20.4 In addition, where emergency service Airwave Radio is installed within the control centre it is a requirement that all staff with access to the control centre sign the Official Secrets Act.
Operation of the System on behalf of a third party
20.5 Under certain circumstances a third party may make a request to make use of the System for a specific purpose.
20.6 Only requests which have been authorised under RIP(S)A by a Police Superintendent, authorised Council Officer or authorised representative from a partner agency will be considered. Any such request should only be accommodated by mutual agreement between authorised staff within the control centre and those making the request.
20.7 These requests must satisfy all legislative requirements. Local procedures should be in place to cover this eventuality.
20.8 In the event of such a request being approved, the control centre staff will be responsible for the operation of the equipment at all times.
20.9 In certain circumstances a request may be made under RIP(S)A, to assume full operational control of the System, which would exclude the control centre staff from the room. A procedure should be in place to recognise the possibility of such circumstances e.g. a Memorandum of Understanding ( MOU) between the relevant agencies and the Local Authority.
CONTROL CENTRE DESIGN
21.1 Control centre design and security should take cognisance of the standards set in BS 5979: 2007.
22.1 All data recorded by the CCTV System may potentially be used as evidence. In Scotland the Crown Office & Procurators Fiscal Service ( COPFS) has determined that the acceptable standard for presentation of digital evidence in Scottish courts is DVD format. As such, CCTV service providers should consider their systems ability to export data in this format and should aspire to meet this format if currently unable to do so.

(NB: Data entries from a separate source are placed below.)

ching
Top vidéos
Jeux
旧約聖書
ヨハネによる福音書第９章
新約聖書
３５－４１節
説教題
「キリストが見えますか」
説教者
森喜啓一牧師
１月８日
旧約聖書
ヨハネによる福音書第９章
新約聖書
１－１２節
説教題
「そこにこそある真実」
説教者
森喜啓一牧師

22.2 All data must be handled with due regard to the individuals right to privacy, as well as in accordance with the following guidelines:
- All information should be treated strictly in accordance with any legislative requirements from the moment it is produced in the control centre until its final destruction
- The audit trail of recorded data will ensure that a particular evidence production can be tracked and traced at any time
- Access to and the use of, recorded data will be strictly for the purposes defined in the Data Protection Act
- Recorded data will not be copied, sold, otherwise released or used for commercial purposes, or for the provision of entertainment
- Members of the public may only view recorded data in accordance with current legislation
22.3 The Data Protection Act does not prescribe any specific minimum or maximum retention periods which apply to all systems or footage. Retention should reflect the organisation's own purposes for recording images. Recorded data would normally be stored for a maximum period of 31 days and then, in the case of recordings on hard drives, overwritten. Images should not be kept for longer than strictly necessary.

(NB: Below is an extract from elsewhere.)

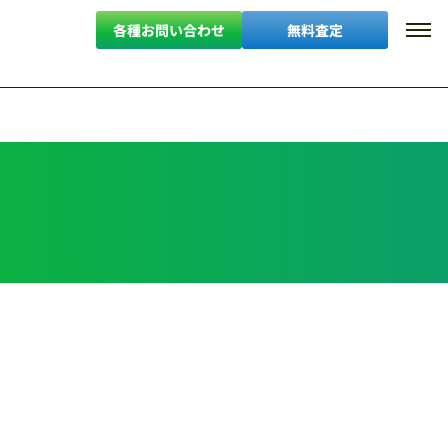
各種お問い合わせ
無料査定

22.4 Where CCTV data is required as evidence, it must be clearly labelled, made tamper-proof and secured at all times, until released to the Police, or appropriate organisation. Procedures for the release of data to authorised personnel should be drawn up between local partners and agreed.
22.5 CCTV operators involved in the production of evidential data may be required to sign a witness statement. In some instances the operator may also be required to attend court and give evidence.
Release of data to a third party
22.6 Every request for the release of personal data generated by any System will be subject to the Data Protection Act and as such, the criteria for release must be adhered to at all times.
22.7 It may be beneficial for partner agencies to make use of recorded data for training and educational purposes. Such data should be destroyed at the end of its requirement.